**TEXT BLOCK**
Look at the manual for less and search for the first occurrence of the string ‘percent’. Afterwards look around the manual page.

man less

8.4 Word count

The wc command will allow you to word count files. It will display line, word and byte counts for files in that order.

Use wc to see the line, word and byte count of the "short_file.txt", "Scientist.txt" and "ecoli.gbk" files. As you can see you can carry this out on multiple files at once.

wc short_file.txt Scientist.txt ecoli.gbk

Count the number of characters in the "short_file.txt" file

wc -m short_file.txt

Count the number of lines in the "ecoli.gbk" file

wc -l ecoli.gbk

8.5 Pattern searching

The grep command will search for a pattern in a text file and output all the lines containing the pattern.

Print out the lines from "Scientist.txt" that have the number 18 in them. In this particular example it prints out all scientists which were born in the 1800s. This will not always be the case depending on the data in the file.

grep “18” Scientist.txt

Print out the lines which have the string "Ada" in them.

grep “Ada” Scientist.txt

Print out the lines which have the string "ada" in them. There should be none, as grep is case sensitive.

grep “ada” Scientist.txt

Type in the following command.

grep Scientist.txt

The above command will be stuck as grep does not know what it is looking for. To cancel the command use ‘Ctrl’ + ‘c’

8.6 Text editor

Three of the most popular text editors are vim, gedit and nano. Below is a quick introductions to nano.

nano is the easiest to learn but is quite limiting. vim and gedit are quite similar in power with different people preferring one or the other.

The below will teach you nano. If you are interested in learning vim in the future you can find a quick guide in the appendix.

8.6.1 nano

To enter the nano text editor you can use the command nano. The command structure is: nano file.txt.

**WRITTEN INSTRUCTION**
Carry on the command-line tutorial after its final sentence about opening a file with nano. The records are drawn from an unrelated source.

**DATA**

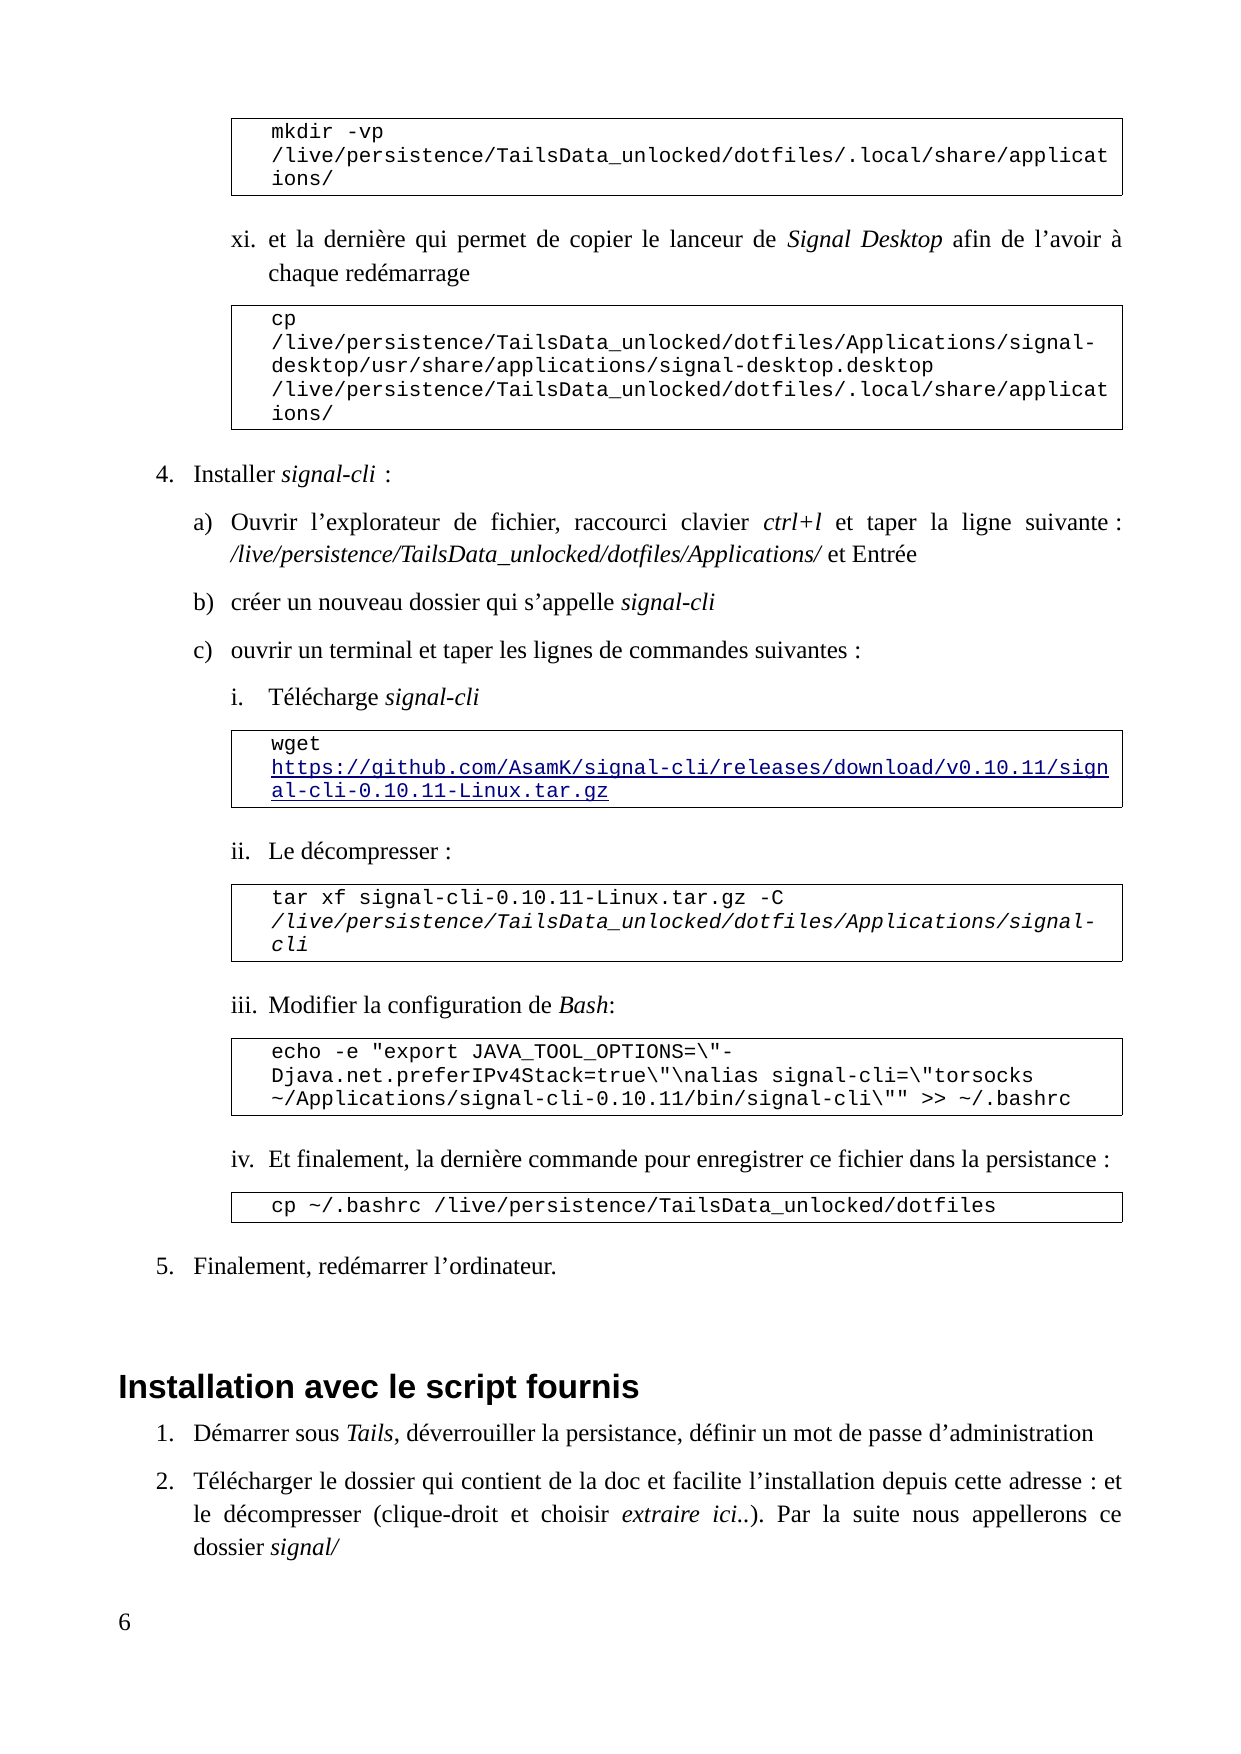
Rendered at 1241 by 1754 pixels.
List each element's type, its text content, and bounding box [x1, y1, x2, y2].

list echo -e "export JAVA_TOOL_OPTIONS=\"-Djava.net.preferIPv4Stack=true\"\nalias signal-cli=\"torsocks ~/Applications/signal-cli-0.10.11/bin/signal-cli\"" >> ~/.bashrc [232, 1039, 1122, 1115]
list Installer signal-cli : [156, 459, 1122, 488]
list Modifier la configuration de Bash: [231, 991, 1122, 1019]
list Démarrer sous Tails, déverrouiller la persistance, définir un mot de passe d’administration [156, 1418, 1122, 1447]
list Ouvrir l’explorateur de fichier, raccourci clavier ctrl+l et taper la ligne suivante : /live/persistence/TailsData_unlocked/dotfiles/Applications/ et Entrée [193, 507, 1122, 568]
list cp ~/.bashrc /live/persistence/TailsData_unlocked/dotfiles [232, 1193, 1122, 1222]
list tar xf signal-cli-0.10.11-Linux.tar.gz -C /live/persistence/TailsData_unlocked/dotfiles/Applications/signal-cli [232, 885, 1122, 961]
list créer un nouveau dossier qui s’appelle signal-cli [193, 587, 1122, 616]
list et la dernière qui permet de copier le lanceur de Signal Desktop afin de l’avoir à chaque redémarrage [231, 224, 1122, 286]
list Finalement, redémarrer l’ordinateur. [156, 1251, 1122, 1280]
list Télécharger le dossier qui contient de la doc et facilite l’installation depuis cette adresse : et le décompresser (clique-droit et choisir extraire ici..). Par la suite nous appellerons ce dossier signal/ [156, 1466, 1122, 1561]
list Le décompresser : [231, 836, 1122, 865]
subtitle Installation avec le script fournis [118, 1367, 1122, 1406]
list mkdir -vp /live/persistence/TailsData_unlocked/dotfiles/.local/share/applications/ [232, 119, 1122, 195]
list ouvrir un terminal et taper les lignes de commandes suivantes : [193, 635, 1122, 663]
list Télécharge signal-cli [231, 682, 1122, 711]
list wget https://github.com/AsamK/signal-cli/releases/download/v0.10.11/signal-cli-0.10.11-Linux.tar.gz [232, 731, 1122, 807]
list cp /live/persistence/TailsData_unlocked/dotfiles/Applications/signal-desktop/usr/share/applications/signal-desktop.desktop /live/persistence/TailsData_unlocked/dotfiles/.local/share/applications/ [232, 306, 1122, 429]
list Et finalement, la dernière commande pour enregistrer ce fichier dans la persistance : [231, 1144, 1122, 1173]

**SOLVED EXERCISE**
nano can be run with a previous file name which you can then edit or a new file name in which case you will create a new file.

Once you are in the editor you can type characters and move around with the arrow keys.

To carry out specific functions you will need to use Ctrl or Alt with another key. At the bottom of the editor are a few examples where the ^ indicates Ctrl. For example the ^G Get Help means you need to press Ctrl+G to get help. When you use letters this way in nano they are case insensitive (i.e. the CAPS lock can be on or off and you will get the same result).

After you carry out a function ensure you look at the bottom of the editor again as it may ask you to type something or you may get a new series of functions you can use.

Below are some important examples:

  • Ctrl+X - Exit nano
  • Ctrl+S - Save file
  • Ctrl+O - Save file as
  • Ctrl+A - Jump to the start of a line
  • Ctrl+E - Jump to the end of a line
  • Ctrl+W - Start search (Where is) Note This unfortunately is also the shortcut to close a tab in internet browsers. Therefore this can't be used within our webVNC.
  • Alt+W - Continue search forward (find next occurrence forward)
  • Alt+Q - Find next occurrence backward
  • Alt+K - Cut current line
  • Alt+\ - Go to the first line
  • Alt+/ - Go to the last line

Nano cheatsheet

8.6.2 Tasks

Carry out the following tasks in the directory: "/pub14/tea/nscxx/Linux/5_reading_files/"

Using a text editor (nano or vim) add an entry for Scientist Mae Jemison (Born: 1956) to the file "Scientist.txt". The names and date are separated by one tab.

Using your text editor of choice delete all the scientists born before 1000 in the "Scientist.txt" file and save this as "Scientist_post_1000.txt".

8.7 MCQs: File reading and processing

Please attempt to answer the below Multiple-Choice Questions to reinforce what you have learnt in this chapter.

  1. What command searches for a pattern?
  2. What command word counts files?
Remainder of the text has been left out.